Airbnb is having a bad week.
We’d never deny that the sharing economy has opened up accommodation options outside hotels, to corporate buyers and consumers alike. And alternative accommodation providers such as our serviced apartment and aparthotel sector have benefited.
So we can only thank them for that!
But here comes the ‘but’! homeshare platforms have increasingly been accused of complacency, as one moves towards a multi-billion IPO – on the back, basically, of connecting hosts and guests to buy and sell each other bed nights.

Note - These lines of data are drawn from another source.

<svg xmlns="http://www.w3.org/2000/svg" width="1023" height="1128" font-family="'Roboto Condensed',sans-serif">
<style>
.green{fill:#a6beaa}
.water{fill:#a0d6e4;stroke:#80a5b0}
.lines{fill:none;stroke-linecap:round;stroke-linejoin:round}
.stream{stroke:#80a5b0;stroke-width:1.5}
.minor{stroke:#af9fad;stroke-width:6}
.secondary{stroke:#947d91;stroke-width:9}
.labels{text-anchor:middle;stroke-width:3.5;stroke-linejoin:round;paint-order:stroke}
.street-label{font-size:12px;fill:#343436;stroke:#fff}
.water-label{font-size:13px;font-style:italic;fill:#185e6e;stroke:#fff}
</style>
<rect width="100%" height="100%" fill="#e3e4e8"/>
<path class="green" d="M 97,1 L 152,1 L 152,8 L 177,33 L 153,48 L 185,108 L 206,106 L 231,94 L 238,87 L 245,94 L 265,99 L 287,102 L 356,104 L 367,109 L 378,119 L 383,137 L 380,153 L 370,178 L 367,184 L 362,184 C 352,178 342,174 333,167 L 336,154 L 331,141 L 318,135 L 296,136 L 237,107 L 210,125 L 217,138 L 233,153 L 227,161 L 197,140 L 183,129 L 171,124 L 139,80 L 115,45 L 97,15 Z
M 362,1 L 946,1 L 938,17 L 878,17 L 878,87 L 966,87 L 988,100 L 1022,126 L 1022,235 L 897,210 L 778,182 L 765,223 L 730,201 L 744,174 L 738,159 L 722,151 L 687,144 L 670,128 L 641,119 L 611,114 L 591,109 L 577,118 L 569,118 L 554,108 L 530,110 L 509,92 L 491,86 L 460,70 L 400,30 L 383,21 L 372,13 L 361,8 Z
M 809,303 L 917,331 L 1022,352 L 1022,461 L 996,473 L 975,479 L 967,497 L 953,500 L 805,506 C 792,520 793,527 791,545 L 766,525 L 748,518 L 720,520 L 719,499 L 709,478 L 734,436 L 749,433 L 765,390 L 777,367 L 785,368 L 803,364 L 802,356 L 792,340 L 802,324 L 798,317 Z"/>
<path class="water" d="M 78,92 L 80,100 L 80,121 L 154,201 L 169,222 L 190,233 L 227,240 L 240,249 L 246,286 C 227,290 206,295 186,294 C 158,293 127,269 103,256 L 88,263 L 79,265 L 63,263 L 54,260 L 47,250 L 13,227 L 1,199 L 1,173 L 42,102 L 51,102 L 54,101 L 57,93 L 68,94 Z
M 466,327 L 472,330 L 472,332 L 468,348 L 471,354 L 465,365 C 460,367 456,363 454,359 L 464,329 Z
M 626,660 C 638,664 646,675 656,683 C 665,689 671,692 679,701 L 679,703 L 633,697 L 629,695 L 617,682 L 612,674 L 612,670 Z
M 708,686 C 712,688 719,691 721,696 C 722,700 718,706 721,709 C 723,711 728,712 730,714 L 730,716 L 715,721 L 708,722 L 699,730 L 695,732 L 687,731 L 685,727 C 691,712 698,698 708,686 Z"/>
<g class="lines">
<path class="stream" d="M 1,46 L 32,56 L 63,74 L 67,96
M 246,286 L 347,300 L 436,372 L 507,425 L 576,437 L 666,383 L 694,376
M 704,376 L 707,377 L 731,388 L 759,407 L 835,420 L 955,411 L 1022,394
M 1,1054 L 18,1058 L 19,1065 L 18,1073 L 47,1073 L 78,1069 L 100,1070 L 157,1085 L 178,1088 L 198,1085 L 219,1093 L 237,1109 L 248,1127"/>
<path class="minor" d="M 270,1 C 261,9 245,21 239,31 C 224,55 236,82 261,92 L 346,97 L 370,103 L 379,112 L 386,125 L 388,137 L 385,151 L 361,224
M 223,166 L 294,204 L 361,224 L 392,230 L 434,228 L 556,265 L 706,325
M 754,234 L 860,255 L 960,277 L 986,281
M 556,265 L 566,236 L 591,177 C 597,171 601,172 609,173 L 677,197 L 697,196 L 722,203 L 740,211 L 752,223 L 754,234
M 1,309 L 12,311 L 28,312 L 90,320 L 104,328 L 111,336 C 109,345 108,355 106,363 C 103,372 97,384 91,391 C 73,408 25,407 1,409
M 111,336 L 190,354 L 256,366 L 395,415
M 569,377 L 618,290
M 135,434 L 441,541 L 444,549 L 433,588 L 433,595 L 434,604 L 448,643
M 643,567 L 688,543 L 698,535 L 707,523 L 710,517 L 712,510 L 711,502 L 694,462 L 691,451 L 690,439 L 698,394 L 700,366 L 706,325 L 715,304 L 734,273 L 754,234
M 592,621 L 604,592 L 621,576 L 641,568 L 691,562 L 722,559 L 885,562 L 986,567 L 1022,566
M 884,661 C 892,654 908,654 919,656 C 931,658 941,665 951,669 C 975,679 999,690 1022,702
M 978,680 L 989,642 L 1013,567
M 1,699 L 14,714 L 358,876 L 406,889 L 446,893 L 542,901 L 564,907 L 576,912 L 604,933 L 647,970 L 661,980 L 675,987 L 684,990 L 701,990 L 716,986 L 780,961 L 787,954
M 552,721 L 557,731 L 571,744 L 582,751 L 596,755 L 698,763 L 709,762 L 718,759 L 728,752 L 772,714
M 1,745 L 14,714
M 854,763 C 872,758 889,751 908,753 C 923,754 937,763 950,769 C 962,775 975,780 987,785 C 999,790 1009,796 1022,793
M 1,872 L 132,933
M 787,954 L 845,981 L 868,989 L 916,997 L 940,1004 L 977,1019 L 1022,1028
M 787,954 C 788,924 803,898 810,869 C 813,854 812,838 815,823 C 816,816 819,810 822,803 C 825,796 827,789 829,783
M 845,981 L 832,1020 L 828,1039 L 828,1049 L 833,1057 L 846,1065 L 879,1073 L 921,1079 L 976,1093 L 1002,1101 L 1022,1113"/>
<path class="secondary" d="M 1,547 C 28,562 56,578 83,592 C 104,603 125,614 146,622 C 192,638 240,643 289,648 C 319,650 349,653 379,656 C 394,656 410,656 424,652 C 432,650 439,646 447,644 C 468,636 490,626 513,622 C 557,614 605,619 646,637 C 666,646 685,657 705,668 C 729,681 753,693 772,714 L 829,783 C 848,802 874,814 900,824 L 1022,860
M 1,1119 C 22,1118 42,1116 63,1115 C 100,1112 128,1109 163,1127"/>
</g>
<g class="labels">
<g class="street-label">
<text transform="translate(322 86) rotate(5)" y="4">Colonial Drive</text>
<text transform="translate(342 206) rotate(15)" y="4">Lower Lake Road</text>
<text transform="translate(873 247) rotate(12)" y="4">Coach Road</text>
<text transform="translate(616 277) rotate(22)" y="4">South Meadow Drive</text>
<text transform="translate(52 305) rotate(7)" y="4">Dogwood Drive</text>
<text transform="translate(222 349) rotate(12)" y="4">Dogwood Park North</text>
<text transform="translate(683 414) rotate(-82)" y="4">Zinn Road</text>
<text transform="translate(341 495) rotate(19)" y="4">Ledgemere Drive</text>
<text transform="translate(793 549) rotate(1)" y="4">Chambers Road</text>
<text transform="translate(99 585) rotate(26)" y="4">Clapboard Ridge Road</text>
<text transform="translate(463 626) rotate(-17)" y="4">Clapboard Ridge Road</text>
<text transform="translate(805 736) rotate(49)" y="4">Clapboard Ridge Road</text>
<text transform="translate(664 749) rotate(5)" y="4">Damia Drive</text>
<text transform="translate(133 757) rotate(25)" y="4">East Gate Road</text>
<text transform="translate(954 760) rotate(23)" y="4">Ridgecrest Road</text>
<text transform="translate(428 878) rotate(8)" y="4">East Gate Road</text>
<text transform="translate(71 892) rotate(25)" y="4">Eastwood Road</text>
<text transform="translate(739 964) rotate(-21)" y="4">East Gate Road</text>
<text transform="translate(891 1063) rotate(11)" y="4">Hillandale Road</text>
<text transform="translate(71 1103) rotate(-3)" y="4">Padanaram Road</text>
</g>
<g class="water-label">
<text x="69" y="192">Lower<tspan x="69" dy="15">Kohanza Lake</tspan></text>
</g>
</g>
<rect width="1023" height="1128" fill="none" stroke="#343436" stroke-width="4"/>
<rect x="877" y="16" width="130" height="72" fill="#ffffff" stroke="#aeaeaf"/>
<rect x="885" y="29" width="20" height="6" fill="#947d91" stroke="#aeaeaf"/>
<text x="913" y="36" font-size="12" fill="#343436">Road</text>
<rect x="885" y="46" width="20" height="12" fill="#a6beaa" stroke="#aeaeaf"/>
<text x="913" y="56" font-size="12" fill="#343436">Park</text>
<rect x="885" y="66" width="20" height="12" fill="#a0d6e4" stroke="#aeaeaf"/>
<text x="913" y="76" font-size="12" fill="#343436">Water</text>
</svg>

As an Association proudly representing a growing sector of hospitality, we have long contended that it should be about so much more than simply providing rooms. We should always keep the guest at the absolute forefront of everything. It’s literally about someone’s head on a pillow, their quality of sleep, providing a stay that is comfortable and safe, and giving the consumer, or the travel buyer, the very best service and experience.
But Airbnb really is having a bad week!
First, it hit the UK media for apartments listed by get-rich-quick tenants in the private rental sector, who never intended to live in a property but immediately let it through the platform in direct contravention of the (unwitting) landlord’s mortgage conditions and insurances. Not a new story. But Airbnb was criticised for refusing to get involved, and pushing responsibility back onto the lettings agent.
Then a US listing saw five deaths following a shooting at a party house. This time Airbnb did get involved, with a welcome announcement of a task force to investigate one-night lets for large properties, especially during a holiday season.
And then, only yesterday, it was called out once again. This time by ‘Vice News’, for hosting multiple listings which were blatantly scams. Where guests were either rerouted at the last minute to properties nothing like their original choices, or left completely out of pocket and looking for somewhere to stay, in a panic.
And this time, Airbnb has already acted.
For the first time in eleven years of operation, it will verify all of its 7 million listings and hosts, to check they actually exist, and to refund guests who have been cheated.
Bingo! Eleven years in, and almost like the most basic kind of Accreditation!
It’s not only Airbnb letting guests down, by any means. The same listings are often also found on other OTAs, Booking.com, Expedia and others. Any traveller, especially one new to the homestay sector, may well believe their booking is legitimate and in some way guaranteed. After all, they’re able to view dozens of professional-standard photographs and read apparently real reviews on a smart-looking website. Why should they question it?
Even as a seasoned traveller and working for decades in the industry, I have been caught out. I once booked a penthouse apartment with stunning views over Barcelona via one of the major OTA’s – hang on, what could have gone wrong? Did I press the wrong button? Why have we been given this basement flat with no windows? And could we find anyone who could be bothered to speak to us? You probably know the answer to that! Oh hang on, ‘the images shown are for illustrative purposes only’… Right!!!!
We’ve developed our own Accreditation for our Members to ensure the consumer can stay with any of them with confidence. And some of our Members list properties themselves on the major OTAs, including those mentioned here. Why not? It’s another route to market, and more than half of all Booking.com listings, for instance, are currently for apartments of some sort.
The difference is, however, it’s a condition of ASAP Membership that they meet, as an absolute minimum, the kind of things that Airbnb is only now going to start rolling out.
Airbnb has announced three main tranches of reform that will improve the guest experience; to review every home and host on Airbnb, by December 2020; to refund the whole cost of a booking if “accuracy standards” aren’t met; and to launch a contact phone line which will always be manned, in case there are issues.
I started this blog by thanking the sharing economy for the work it did in opening up the sector, allowing others into the alternative accommodations space. Now I feel it’s nice to be able to give them something back; a great example in terms of putting the guest first, so their own listings can see their guests staying with confidence.